• _EXERCISE PROMPT_: Reproduce the post on Cassandra 0.8 counters below word for word, from its date line to its final sentence.

• _EXTRACT TO READ_:
#####
Monday, July 11, 2011

Whats new in cassandra 0.8

What’s New in Cassandra 0.8, Part 2: Counters


One of the features making its debut in Cassandra 0.8.0 is distributed counters. They allow you to … count things. (Or sum things; the counter increment need not be 1, or even positive). But a lot of stuff, very quickly, which makes them invaluable for real-time analytical tasks.

Why Counters?

Prior to 0.8, Cassandra had no simple and efficient way to count. By
“counting,” we mean here to provide an atomic increment operation in a single column value, as opposed to counting the number of columns in a row, or rows in a column family, both of which were already supported.
If you had to count or sum things, available solutions previously included:
  • inserting a different column for each increment with a batch process to merge those
  • use an external synchronization like Zookeeper (preferably through the
    use of the Cages library for simplicity)
  • use another database such as redis to handle those counts
Those solutions all had one or more of the following problems:
  • unfriendly to develop against
  • poor performance
  • not scalable (in particular, none scales to multiple datacenter usage)
  • requires additional software
The new counters feature solves this lack of simple and efficient counting
facility without any of the above problems.
#####
(Multi-view scene reconstruction data)
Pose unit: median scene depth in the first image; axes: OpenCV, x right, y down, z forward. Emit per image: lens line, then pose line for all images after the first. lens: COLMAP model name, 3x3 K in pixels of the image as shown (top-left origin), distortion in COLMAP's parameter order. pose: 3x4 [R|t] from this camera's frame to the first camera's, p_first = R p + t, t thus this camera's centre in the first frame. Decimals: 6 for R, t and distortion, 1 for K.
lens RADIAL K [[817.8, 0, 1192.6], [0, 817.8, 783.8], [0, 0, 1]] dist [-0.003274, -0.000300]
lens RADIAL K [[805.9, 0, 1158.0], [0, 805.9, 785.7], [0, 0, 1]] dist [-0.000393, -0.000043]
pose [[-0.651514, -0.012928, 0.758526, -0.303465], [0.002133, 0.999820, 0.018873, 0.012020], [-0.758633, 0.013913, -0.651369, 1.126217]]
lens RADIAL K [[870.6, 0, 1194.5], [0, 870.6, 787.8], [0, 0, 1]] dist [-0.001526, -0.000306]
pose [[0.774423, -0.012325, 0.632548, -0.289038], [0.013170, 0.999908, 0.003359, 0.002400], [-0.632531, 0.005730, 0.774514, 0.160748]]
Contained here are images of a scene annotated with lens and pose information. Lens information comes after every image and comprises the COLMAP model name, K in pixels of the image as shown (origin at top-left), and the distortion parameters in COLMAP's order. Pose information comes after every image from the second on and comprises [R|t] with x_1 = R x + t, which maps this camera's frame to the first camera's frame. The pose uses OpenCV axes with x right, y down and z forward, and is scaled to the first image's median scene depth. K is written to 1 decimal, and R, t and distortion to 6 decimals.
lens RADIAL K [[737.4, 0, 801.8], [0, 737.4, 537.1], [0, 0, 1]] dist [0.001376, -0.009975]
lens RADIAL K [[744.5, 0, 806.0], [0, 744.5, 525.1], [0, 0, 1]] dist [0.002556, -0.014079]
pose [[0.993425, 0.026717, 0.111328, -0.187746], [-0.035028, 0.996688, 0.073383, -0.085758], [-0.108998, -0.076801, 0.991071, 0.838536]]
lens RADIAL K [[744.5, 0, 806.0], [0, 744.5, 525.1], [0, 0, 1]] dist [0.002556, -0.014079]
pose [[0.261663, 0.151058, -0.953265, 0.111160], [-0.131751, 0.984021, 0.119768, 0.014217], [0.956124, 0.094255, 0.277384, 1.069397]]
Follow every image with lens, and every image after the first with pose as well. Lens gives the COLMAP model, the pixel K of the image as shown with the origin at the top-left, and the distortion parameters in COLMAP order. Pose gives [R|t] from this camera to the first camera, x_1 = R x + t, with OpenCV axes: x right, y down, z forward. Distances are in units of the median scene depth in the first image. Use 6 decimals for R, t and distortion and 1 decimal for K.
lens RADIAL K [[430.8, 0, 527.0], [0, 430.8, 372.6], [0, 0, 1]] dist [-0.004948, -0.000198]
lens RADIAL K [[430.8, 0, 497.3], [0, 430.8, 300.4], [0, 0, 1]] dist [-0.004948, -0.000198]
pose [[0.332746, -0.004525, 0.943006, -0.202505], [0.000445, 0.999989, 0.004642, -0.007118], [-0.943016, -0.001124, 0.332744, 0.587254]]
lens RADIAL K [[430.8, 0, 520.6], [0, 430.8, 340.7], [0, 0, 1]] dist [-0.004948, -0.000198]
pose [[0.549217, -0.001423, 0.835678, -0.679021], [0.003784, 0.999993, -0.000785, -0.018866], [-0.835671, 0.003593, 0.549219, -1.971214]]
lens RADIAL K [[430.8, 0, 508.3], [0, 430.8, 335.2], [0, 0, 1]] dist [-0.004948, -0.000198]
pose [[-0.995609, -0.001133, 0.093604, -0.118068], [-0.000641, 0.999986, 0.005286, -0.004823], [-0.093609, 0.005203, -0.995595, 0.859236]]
#####
• _ANSWER SECTION_:
Monday, July 11, 2011

Whats new in cassandra 0.8

What’s New in Cassandra 0.8, Part 2: Counters


One of the features making its debut in Cassandra 0.8.0 is distributed counters. They allow you to … count things. (Or sum things; the counter increment need not be 1, or even positive). But a lot of stuff, very quickly, which makes them invaluable for real-time analytical tasks.

Why Counters?

Prior to 0.8, Cassandra had no simple and efficient way to count. By
“counting,” we mean here to provide an atomic increment operation in a single column value, as opposed to counting the number of columns in a row, or rows in a column family, both of which were already supported.
If you had to count or sum things, available solutions previously included:
  • inserting a different column for each increment with a batch process to merge those
  • use an external synchronization like Zookeeper (preferably through the
    use of the Cages library for simplicity)
  • use another database such as redis to handle those counts
Those solutions all had one or more of the following problems:
  • unfriendly to develop against
  • poor performance
  • not scalable (in particular, none scales to multiple datacenter usage)
  • requires additional software
The new counters feature solves this lack of simple and efficient counting
facility without any of the above problems.